▶ **Exercise aim**
Type out the listing again, exactly, with every line included.

▶ **Information supplied**
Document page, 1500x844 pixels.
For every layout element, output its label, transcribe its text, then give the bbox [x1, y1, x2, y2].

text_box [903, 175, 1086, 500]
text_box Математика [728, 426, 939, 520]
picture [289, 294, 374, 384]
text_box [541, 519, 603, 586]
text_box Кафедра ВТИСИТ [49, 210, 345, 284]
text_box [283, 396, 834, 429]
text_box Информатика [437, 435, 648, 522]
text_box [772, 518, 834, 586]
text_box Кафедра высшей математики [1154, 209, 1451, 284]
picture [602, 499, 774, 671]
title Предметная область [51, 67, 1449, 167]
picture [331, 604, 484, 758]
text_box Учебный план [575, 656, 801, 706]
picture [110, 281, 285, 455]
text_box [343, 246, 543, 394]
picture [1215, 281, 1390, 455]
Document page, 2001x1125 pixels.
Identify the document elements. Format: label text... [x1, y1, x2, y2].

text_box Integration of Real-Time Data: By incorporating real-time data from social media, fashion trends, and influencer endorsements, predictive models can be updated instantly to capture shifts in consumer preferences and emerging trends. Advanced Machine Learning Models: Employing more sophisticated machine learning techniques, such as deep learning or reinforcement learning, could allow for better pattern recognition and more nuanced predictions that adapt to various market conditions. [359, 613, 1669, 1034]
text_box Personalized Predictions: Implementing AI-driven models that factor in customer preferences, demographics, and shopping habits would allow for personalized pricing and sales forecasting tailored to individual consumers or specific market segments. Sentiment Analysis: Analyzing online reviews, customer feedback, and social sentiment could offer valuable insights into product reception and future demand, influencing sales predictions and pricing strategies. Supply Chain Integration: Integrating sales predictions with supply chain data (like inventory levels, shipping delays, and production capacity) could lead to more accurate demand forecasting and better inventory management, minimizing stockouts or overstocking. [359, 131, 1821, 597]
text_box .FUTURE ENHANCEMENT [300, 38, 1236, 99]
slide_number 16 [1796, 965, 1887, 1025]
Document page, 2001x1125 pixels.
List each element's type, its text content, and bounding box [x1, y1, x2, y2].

▶ **Answer to this task**
Document page, 1500x844 pixels.
For every layout element, output its label, transcribe its text, then give the bbox [x1, y1, x2, y2].

text_box [903, 175, 1086, 500]
text_box Математика [728, 426, 939, 520]
picture [289, 294, 374, 384]
text_box [541, 519, 603, 586]
text_box Кафедра ВТИСИТ [49, 210, 345, 284]
text_box [283, 396, 834, 429]
text_box Информатика [437, 435, 648, 522]
text_box [772, 518, 834, 586]
text_box Кафедра высшей математики [1154, 209, 1451, 284]
picture [602, 499, 774, 671]
title Предметная область [51, 67, 1449, 167]
picture [331, 604, 484, 758]
text_box Учебный план [575, 656, 801, 706]
picture [110, 281, 285, 455]
text_box [343, 246, 543, 394]
picture [1215, 281, 1390, 455]
Document page, 2001x1125 pixels.
Identify the document elements. Format: label text... [x1, y1, x2, y2].

text_box Integration of Real-Time Data: By incorporating real-time data from social media, fashion trends, and influencer endorsements, predictive models can be updated instantly to capture shifts in consumer preferences and emerging trends. Advanced Machine Learning Models: Employing more sophisticated machine learning techniques, such as deep learning or reinforcement learning, could allow for better pattern recognition and more nuanced predictions that adapt to various market conditions. [359, 613, 1669, 1034]
text_box Personalized Predictions: Implementing AI-driven models that factor in customer preferences, demographics, and shopping habits would allow for personalized pricing and sales forecasting tailored to individual consumers or specific market segments. Sentiment Analysis: Analyzing online reviews, customer feedback, and social sentiment could offer valuable insights into product reception and future demand, influencing sales predictions and pricing strategies. Supply Chain Integration: Integrating sales predictions with supply chain data (like inventory levels, shipping delays, and production capacity) could lead to more accurate demand forecasting and better inventory management, minimizing stockouts or overstocking. [359, 131, 1821, 597]
text_box .FUTURE ENHANCEMENT [300, 38, 1236, 99]
slide_number 16 [1796, 965, 1887, 1025]
Document page, 2001x1125 pixels.
List each element's type, its text content, and bounding box [x1, y1, x2, y2].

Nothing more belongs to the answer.